State, true or false :
Two isosceles triangles are similar, if an angle of one is congruent to the corresponding angle of the other. 

To determine whether the statement "Two isosceles triangles are similar if an angle of one is congruent to the corresponding angle of the other" is true or false, we can follow these steps: ### Step-by-Step Solution: 1. **Understand the Definition of Isosceles Triangles**: - An isosceles triangle has at least two sides that are equal in length, which also means that the angles opposite those sides are equal. 2. **Draw Two Isosceles Triangles**: - Let’s denote the first isosceles triangle as \( \triangle ABC \) and the second as \( \triangle DEF \). 3. **Identify the Congruent Angles**: - According to the problem, we assume that angle \( A \) in triangle \( ABC \) is congruent to angle \( D \) in triangle \( DEF \).
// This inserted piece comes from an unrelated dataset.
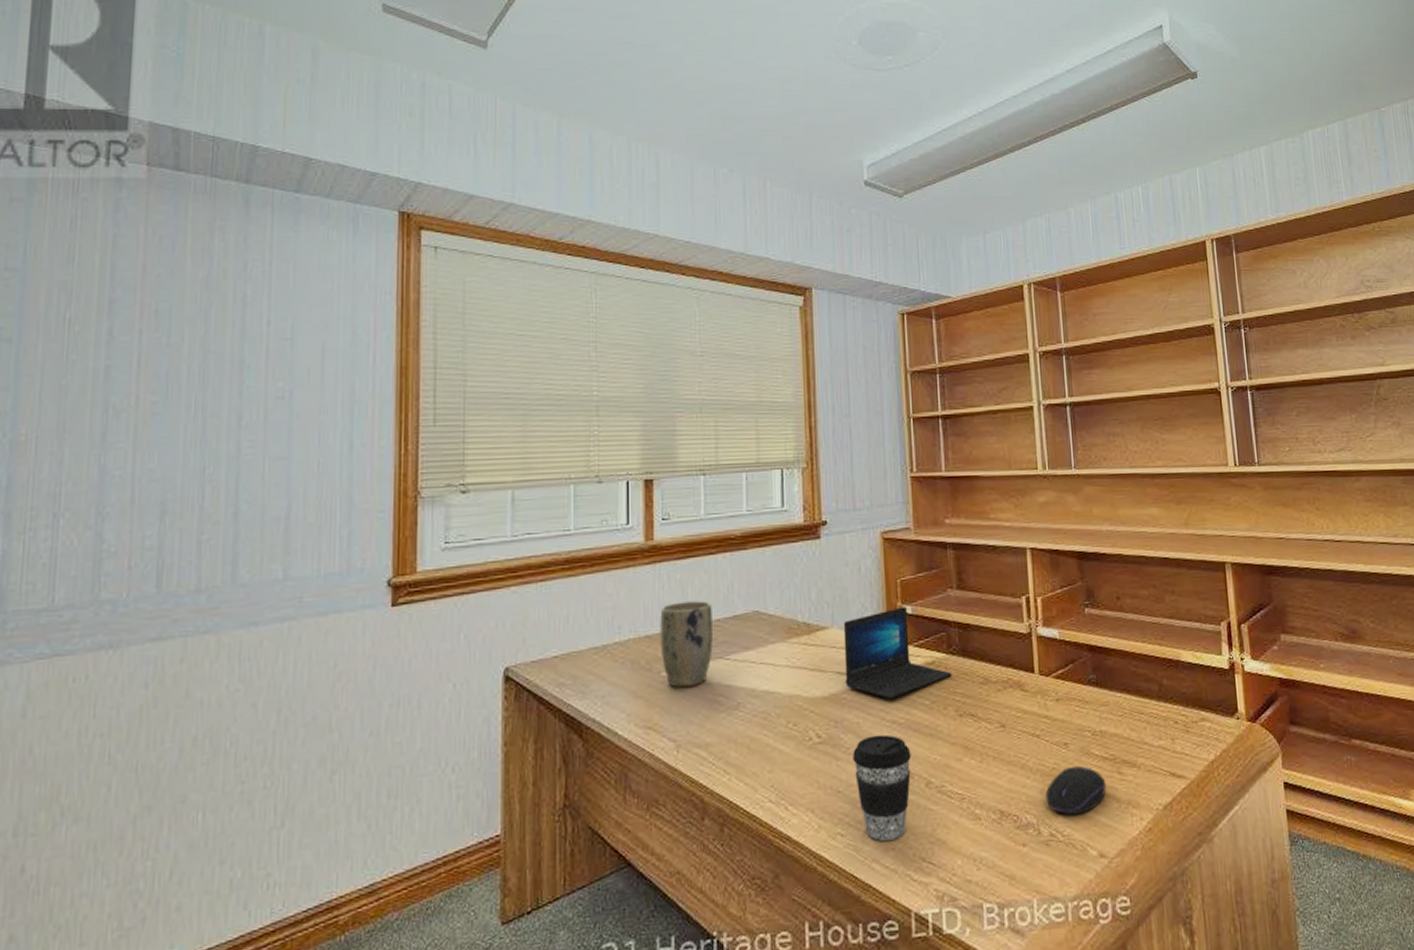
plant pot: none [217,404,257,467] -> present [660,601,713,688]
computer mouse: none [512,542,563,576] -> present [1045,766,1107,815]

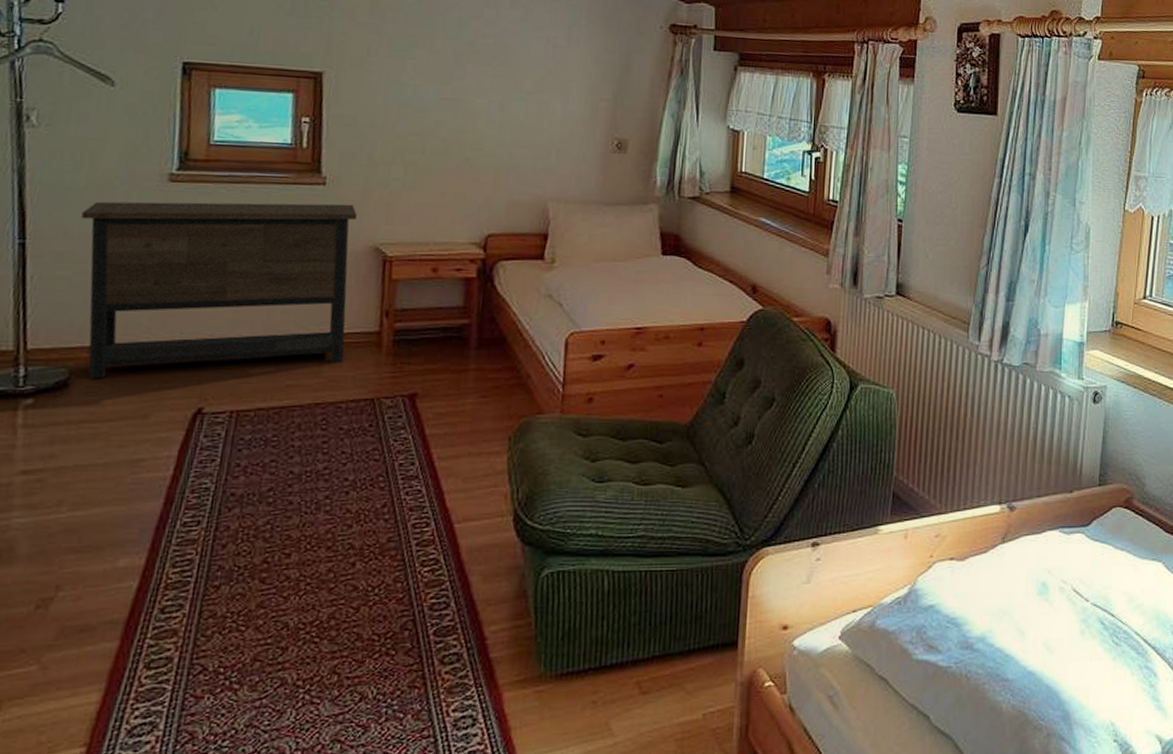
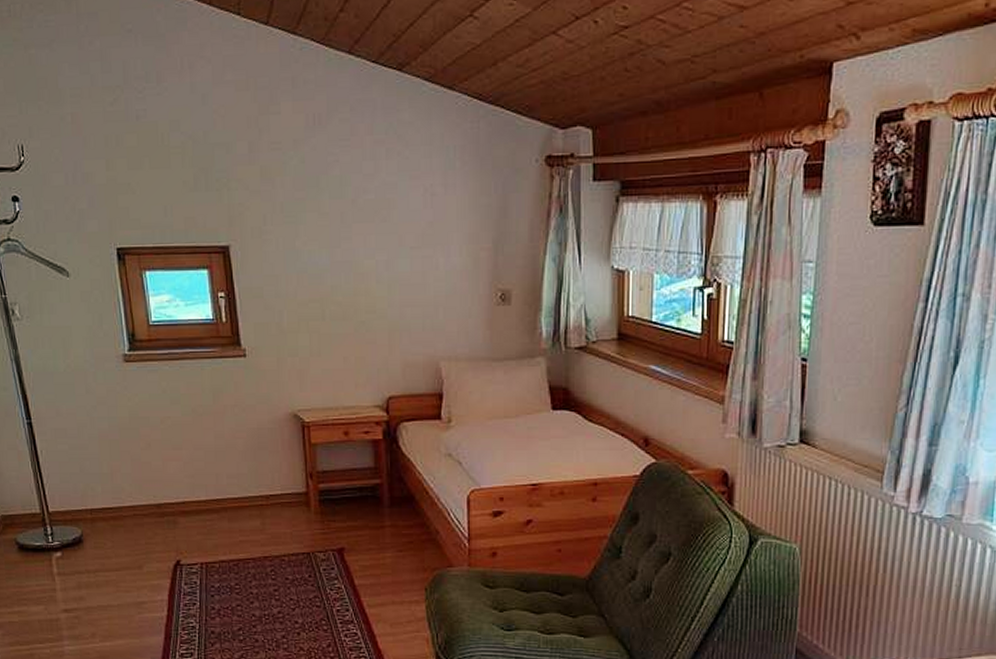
dresser: present [81,201,358,379] -> none [66,374,281,536]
Thus, we can write: \[ \angle A = \angle D \] 4. **Determine the Other Angles**: - Since \( \triangle ABC \) is isosceles, the angles opposite the equal sides (let's say \( B \) and \( C \)) must be equal: \[ \angle B = \angle C \] - Similarly, for triangle \( DEF \), the angles opposite the equal sides (let's say \( E \) and \( F \)) must also be equal: \[ \angle E = \angle F \] 5. **Assign Values to the Angles**: - Let’s assume \( \angle A = \angle D = 40^\circ \). - For triangle \( ABC \): \[ \angle B + \angle C + \angle A = 180^\circ \implies \angle B + \angle C + 40^\circ = 180^\circ \] \[ \angle B + \angle C = 140^\circ \] Since \( \angle B = \angle C \): \[ 2\angle B = 140^\circ \implies \angle B = 70^\circ \quad \text{and} \quad \angle C = 70^\circ \] - For triangle \( DEF \): \[ \angle E + \angle F + \angle D = 180^\circ \implies \angle E + \angle F + 40^\circ = 180^\circ \] \[ \angle E + \angle F = 140^\circ \] Since \( \angle E = \angle F \): \[ 2\angle E = 140^\circ \implies \angle E = 70^\circ \quad \text{and} \quad \angle F = 70^\circ \] 6. **Establish Corresponding Angles**: - Now we have: \[ \angle A = \angle D = 40^\circ, \quad \angle B = \angle E = 70^\circ, \quad \angle C = \angle F = 70^\circ \] 7. **Apply the Angle-Angle (AA) Similarity Criterion**: - Since we have two pairs of corresponding angles that are equal: \[ \angle A = \angle D, \quad \angle B = \angle E, \quad \angle C = \angle F \] - By the AA criterion, we can conclude that: \[ \triangle ABC \sim \triangle DEF \] 8. **Conclusion**: - Therefore, the statement is **True**: Two isosceles triangles are similar if an angle of one is congruent to the corresponding angle of the other.